La situation de la rage en Thaïlande reste préoccupante, selon un rapport du Département de développement animal, montrant que 252 animaux – dont 90 % de chiens – ont été infectés par la maladie au cours des deux derniers mois de l’année.

Le taux d’infection par la rage a donc progressé de 50% par rapport à la même période l’année dernière.

Treize provinces ont été déclarées «zones rouges de contamination de la rage» après que le virus (mortel une fois que la maladie est déclarée) s’est récemment propagé dans plusieurs provinces du pays, entraînant trois décès au cours des deux derniers mois.

Les 13 provinces touchées par le virus de la rage sont Surin, Chon Buri, Sumut Prakan, Chachoengsao, Nan, Buri Ram, Ubon Ratchathaini, Chiang Rai, Rot Et, Songkhla, Rayong, Tak et Sri Sa Ket.

Carte des 13 provinces de Thaïlande touchées par le virus de la rage
Carte des 13 provinces de Thaïlande touchées par le virus de la rage

Si aucun cas de rage humaine acquise sur le territoire français métropolitain n’a été signalé depuis 1924, des cas acquis hors du territoire français et diagnostiqués en France sont régulièrement recensés.

Il est donc nécessaire de prendre certaines précautions vis-à-vis des animaux sauvages et domestiques lorsqu’on se rend dans des régions du monde où la maladie est très présente, en l’occurrence en Asie, en Afrique, en Europe centrale, au Moyen-Orient et en Amérique du Sud.

En Thaïlande les provinces de Roi Et, Surin, Yasothon, Kalasin et Amnat Charoen ont l’incidence la plus élevée d’infection rabique chez les animaux.

Au cours des années précédentes :

  • en 2015, 330 cas ont été notifié ;
  • en 2016, 614 cas ont été notifié ;
  • en 2017, 843 cas ont été notifié.

Les chiens sont les espèces les plus infectées (89 %), suivis des bovins (6,6 %), les chats (3,6 %) et autres (0,7%).

Une infection mortelle à  100%

La rage est une zoonose mortelle que l’on peut toutefois prévenir et qui touche essentiellement les populations pauvres et rurales en Afrique et en Asie.

Le virus de la rage est transmis par les animaux infectés lors d’une morsure ou d’une égratignure, et les chiens sont responsables d’environ 99% des cas humains.

L’épidémie de rage est la plus étendue  dans la région nord-nord-est,où il a été rapporté que la province de Roi Et a le taux le plus élevé d’infection rabique dans le pays, avec 65 cas depuis le début de l’année, presque 3 fois le nombre de cas de la province  de Surin (24 cas).

Les provinces orientales de Chon Buri et Prachinburi et dans le sud la province de Songkhla ont également un nombre relativement élevé de cas de rage.

Si vous envisagez de passer un long moment en Thaïlande, il est conseillé donc de faire cette vaccination avant de partir, car il y a à Bangkok des centaines de milliers de chiens errants, plus de 800.000 selon les estimations de la BMA, qui traînent partout dans les rues et qui commencent à poser problème.

Même si le risque de morsure est assez faible, la rage humaine, lorsqu’elle est déclarée (c’est-à-dire symptomatique) est mortelle dans 100% des cas.

Le virus atteint le cerveau et crée une inflammation responsable d’une encéphalite.
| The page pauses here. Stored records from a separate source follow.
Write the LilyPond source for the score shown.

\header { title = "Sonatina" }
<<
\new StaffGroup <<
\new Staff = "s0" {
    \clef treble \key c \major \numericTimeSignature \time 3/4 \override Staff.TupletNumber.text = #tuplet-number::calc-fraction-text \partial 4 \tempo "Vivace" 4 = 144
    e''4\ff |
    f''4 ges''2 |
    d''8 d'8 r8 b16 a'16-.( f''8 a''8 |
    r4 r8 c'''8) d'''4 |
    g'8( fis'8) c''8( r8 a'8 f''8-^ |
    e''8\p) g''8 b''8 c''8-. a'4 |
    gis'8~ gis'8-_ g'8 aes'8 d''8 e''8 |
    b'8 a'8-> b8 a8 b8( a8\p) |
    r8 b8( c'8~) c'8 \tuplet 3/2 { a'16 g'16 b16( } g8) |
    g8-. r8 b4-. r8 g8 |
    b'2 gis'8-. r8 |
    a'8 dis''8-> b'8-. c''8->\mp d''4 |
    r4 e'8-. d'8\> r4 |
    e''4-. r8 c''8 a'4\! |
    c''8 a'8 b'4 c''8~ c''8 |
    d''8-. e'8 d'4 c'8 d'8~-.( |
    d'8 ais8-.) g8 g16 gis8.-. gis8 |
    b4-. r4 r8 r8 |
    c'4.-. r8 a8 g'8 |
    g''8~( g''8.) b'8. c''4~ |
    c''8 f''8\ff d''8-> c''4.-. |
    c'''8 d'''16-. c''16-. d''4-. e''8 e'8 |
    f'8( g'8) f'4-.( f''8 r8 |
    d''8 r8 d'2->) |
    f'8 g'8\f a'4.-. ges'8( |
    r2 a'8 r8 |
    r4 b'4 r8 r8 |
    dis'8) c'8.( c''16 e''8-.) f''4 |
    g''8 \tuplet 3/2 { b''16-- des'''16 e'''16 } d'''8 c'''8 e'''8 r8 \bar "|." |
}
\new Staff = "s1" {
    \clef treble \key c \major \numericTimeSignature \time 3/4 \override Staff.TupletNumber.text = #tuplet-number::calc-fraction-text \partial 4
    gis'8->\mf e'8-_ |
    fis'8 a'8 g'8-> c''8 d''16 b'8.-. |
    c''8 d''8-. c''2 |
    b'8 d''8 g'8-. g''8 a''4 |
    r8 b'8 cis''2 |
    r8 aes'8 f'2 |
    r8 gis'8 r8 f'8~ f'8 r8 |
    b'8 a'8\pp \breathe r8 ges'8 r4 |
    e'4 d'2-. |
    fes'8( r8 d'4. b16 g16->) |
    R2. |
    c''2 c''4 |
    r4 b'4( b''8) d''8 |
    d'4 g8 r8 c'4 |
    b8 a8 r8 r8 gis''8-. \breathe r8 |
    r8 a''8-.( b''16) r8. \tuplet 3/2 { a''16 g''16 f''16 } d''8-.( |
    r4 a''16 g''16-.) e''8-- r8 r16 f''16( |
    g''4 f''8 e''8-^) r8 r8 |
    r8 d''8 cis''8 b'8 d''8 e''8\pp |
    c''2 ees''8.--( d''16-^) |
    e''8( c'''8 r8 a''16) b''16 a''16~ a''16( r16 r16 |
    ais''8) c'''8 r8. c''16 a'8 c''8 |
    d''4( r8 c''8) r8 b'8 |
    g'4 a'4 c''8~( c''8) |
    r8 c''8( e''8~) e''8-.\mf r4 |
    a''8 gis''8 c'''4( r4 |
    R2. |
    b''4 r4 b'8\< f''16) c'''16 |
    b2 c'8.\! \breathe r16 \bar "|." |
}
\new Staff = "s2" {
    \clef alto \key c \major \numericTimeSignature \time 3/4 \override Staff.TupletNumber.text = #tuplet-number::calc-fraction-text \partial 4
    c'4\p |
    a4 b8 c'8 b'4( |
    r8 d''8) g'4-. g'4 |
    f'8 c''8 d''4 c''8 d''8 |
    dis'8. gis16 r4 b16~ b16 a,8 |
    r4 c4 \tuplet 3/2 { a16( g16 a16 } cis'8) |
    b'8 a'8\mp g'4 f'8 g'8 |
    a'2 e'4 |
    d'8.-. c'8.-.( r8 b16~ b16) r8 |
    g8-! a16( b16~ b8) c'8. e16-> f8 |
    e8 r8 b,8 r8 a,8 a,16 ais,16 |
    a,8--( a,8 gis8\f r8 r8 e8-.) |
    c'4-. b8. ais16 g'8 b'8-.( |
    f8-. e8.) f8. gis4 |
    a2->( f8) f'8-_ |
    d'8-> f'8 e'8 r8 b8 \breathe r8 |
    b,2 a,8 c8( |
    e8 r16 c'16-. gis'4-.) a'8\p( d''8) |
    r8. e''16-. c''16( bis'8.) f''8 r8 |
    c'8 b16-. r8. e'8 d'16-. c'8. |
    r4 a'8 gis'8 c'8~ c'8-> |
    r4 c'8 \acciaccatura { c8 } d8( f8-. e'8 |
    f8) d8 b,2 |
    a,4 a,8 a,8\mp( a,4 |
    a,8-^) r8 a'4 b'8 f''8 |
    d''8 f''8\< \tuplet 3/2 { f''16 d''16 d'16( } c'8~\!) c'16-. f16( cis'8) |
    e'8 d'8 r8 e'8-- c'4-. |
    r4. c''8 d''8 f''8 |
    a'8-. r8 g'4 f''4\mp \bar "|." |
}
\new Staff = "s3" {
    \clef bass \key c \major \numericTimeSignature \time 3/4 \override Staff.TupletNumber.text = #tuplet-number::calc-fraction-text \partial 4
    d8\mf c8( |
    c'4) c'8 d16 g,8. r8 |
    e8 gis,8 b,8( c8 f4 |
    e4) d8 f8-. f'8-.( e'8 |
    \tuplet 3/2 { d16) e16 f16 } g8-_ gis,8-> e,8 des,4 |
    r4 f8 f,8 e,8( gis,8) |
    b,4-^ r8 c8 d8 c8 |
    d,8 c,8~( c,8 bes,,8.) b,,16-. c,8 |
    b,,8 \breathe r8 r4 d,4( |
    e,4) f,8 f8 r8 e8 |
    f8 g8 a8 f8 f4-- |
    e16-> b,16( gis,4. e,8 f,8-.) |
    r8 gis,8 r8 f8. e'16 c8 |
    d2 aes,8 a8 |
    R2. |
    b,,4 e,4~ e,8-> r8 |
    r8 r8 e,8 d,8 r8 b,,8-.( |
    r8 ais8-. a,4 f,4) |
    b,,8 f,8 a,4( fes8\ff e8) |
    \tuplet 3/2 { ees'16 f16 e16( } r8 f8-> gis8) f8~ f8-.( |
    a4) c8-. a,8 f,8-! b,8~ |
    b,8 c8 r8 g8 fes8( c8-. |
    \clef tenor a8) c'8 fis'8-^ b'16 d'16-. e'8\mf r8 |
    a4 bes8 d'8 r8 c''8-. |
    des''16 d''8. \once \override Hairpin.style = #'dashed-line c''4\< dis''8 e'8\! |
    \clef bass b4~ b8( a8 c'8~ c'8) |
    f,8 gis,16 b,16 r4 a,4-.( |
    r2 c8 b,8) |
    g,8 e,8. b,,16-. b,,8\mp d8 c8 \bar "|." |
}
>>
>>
Cette attente cérébrale provoque contractures et paralysie à l’origine de la gravité de cette maladie.

Le temps d’incubation est relativement variable mais compris généralement entre un et trois mois.

Cette longue incubation permet la mise en place d’un traitement, permettant d’éviter l’arrivée des premiers symptômes et donc la guérison. Les traitements doivent donc être entrepris de manière précoce après une exposition considérée à risque et reposent sur la vaccination post-exposition (vaccin antirabique) et l’utilisation d’anticorps dirigés contre le virus (sérum antirabique).

Vaccination avant exposition

La vaccination rabique avant exposition comprend trois injections de vaccin aux jours 0, 7 et 21 ou 28, avec un rappel un an plus tard, puis tous les cinq ans.

La vaccination préventive ne dispense pas d’un traitement curatif (deux injections de rappel), qui doit être mis en œuvre le plus tôt possible en cas d’exposition avérée ou suspectée, mais elle simplifie le traitement et dispense du recours aux immunoglobulines, qui ne sont pas toujours disponibles dans les pays en développement.

Vaccination après exposition d’un sujet préalablement vacciné contre la rage

Chez un sujet correctement vacciné contre la rage, préventivement ou dans le cadre d’un traitement antérieur, seuls deux rappels de vaccin effectués à trois jours d’intervalle sont nécessaires lors d’une exposition ultérieure.